Three Years in, the Fight against Haiti’s Cholera Epidemic Continues
Posted on Oct 21, 2013
Three years since cholera broke out in Haiti, prevention and treatment efforts have helped control the epidemic, but the disease is far from gone.
An infectious disease that causes vomiting and diarrhea, cholera can lead to deadly dehydration in as little as 24 hours. In Haiti, where most people lack access to clean water and sanitation, cholera spread rapidly through waterways, accelerated by heavy rains and flooding. Since it appeared on Oct. 19, 2010, it has killed more than 8,000 people and caused about 650,000 cases, sickening approximately one in 15 Haitians.
Haiti’s Ministry of Health and aid groups responded quickly to help control the epidemic. Partners In Health, with our Haitian sister organization, Zanmi Lasante (PIH/ZL), has treated more than 105,000 cases in the Central Plateau, representing almost one-sixth of total cholera cases in Haiti. Cholera has declined since the peak of the epidemic, but persists: Last month, PIH providers treated more than 1,700 cases in clinics and hospitals. Meanwhile, funding for cholera prevention and treatment has diminished since the initial emergency.

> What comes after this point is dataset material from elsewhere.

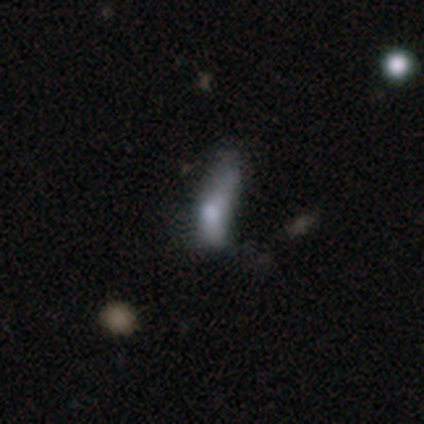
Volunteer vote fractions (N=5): Overall: smooth (80%). How rounded: cigar-shaped (75%). Merging: none (50%; minor disturbance 25%).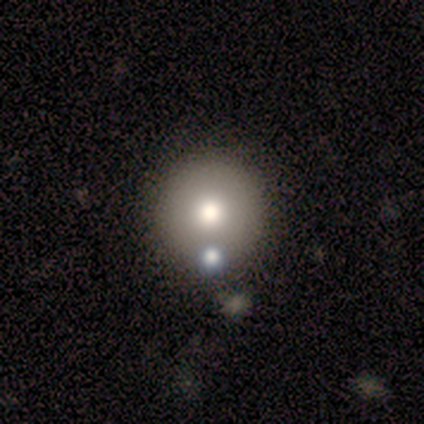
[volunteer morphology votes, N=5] This appears to be a smooth galaxy with no disk features (60%) that is round (100%). Merging: none (100%).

“We’re making progress, and we know what we’re doing,” said Dr. Louise Ivers, senior health and policy advisor for Partners In Health, who reported some of the earliest cases of cholera in Haiti. “We need funds to keep a sustained response going.”
The governments of Haiti and the Dominican Republic have created a 10-year strategy to eliminate cholera from the island of Hispaniola, which they share. Haiti, which has seen the vast majority of cases, has called for a comprehensive response, including short-term measures such as vaccination, to stay the disease during the long-term work of building latrines and piped water systems.

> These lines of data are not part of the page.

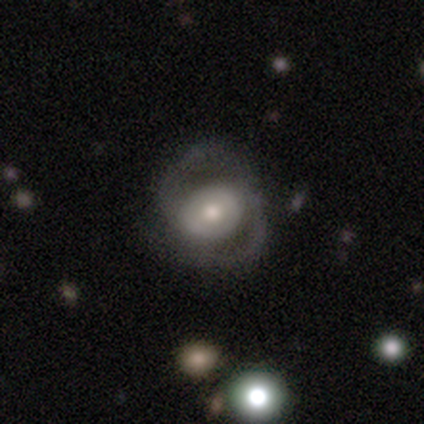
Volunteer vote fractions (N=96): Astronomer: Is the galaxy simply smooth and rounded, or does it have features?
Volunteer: featured or disk — 76%.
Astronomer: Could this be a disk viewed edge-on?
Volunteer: no — 97%.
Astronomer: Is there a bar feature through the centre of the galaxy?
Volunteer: no — 56% (runner-up: weak, 32%).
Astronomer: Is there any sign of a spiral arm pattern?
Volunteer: yes — 80%.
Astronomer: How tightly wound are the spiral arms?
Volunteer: medium — 63%.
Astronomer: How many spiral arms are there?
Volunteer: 2 — 89%.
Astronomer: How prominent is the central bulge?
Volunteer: moderate — 68%.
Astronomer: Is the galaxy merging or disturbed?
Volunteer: none — 60%.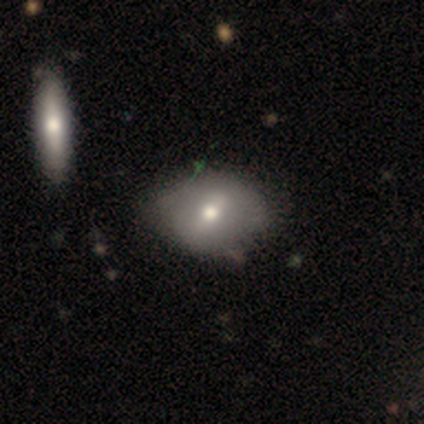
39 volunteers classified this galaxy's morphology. Volunteers were most divided on "how rounded": in between: 58%, round: 42%, cigar-shaped: 0%. More confident: merging — none (71%); smooth or featured — smooth (62%).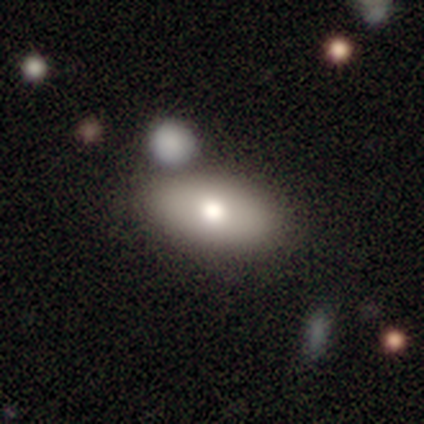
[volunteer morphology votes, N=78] Smooth or featured? smooth (77%)
How rounded? in between (93%)
Merging? none (43%)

Still, funding to put the plans into action has come up short. Donors have committed only about $30 million of the proposed $2.2 billion plan.

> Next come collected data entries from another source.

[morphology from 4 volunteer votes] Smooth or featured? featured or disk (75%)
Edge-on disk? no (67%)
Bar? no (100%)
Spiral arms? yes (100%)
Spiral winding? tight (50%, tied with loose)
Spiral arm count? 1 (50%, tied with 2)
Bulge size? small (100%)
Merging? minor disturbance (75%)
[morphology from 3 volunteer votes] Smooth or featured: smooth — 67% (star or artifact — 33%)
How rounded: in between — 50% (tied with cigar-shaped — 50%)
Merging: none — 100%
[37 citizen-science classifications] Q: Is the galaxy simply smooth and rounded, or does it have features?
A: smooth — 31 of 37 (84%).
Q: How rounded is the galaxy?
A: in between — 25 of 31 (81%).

“We have the opportunity now, as cholera is decreasing, to invest in building water and sanitation systems to prevent the kind of outbreak that we had in 2010,” said Dr. Ralph Ternier, director of community care and support for PIH/ZL. “Cholera has killed so many people these past three years. We shouldn’t forget that.”
Cholera cases have continued to spike throughout the epidemic with increases in rainfall, both during the spring rainy season and in the tropical weather season in the late summer and fall. Just a few weeks ago, heavy rains caused severe flooding in a community near Mirebalais in the Central Plateau. About 120 families lost their homes and crops in the floods. A PIH/ZL team responded the following morning, distributing chlorine and buckets to disinfect drinking water, oral rehydration solution to treat dehydration from cholera, and materials to improve hygiene.
Ternier said the PIH/ZL clinic in Lascahobas has been overwhelmed by cases lately. Many people in that area don’t have latrines, which creates conditions ripe for transmission.
“That shows you the fight is really not behind us,” Ternier said.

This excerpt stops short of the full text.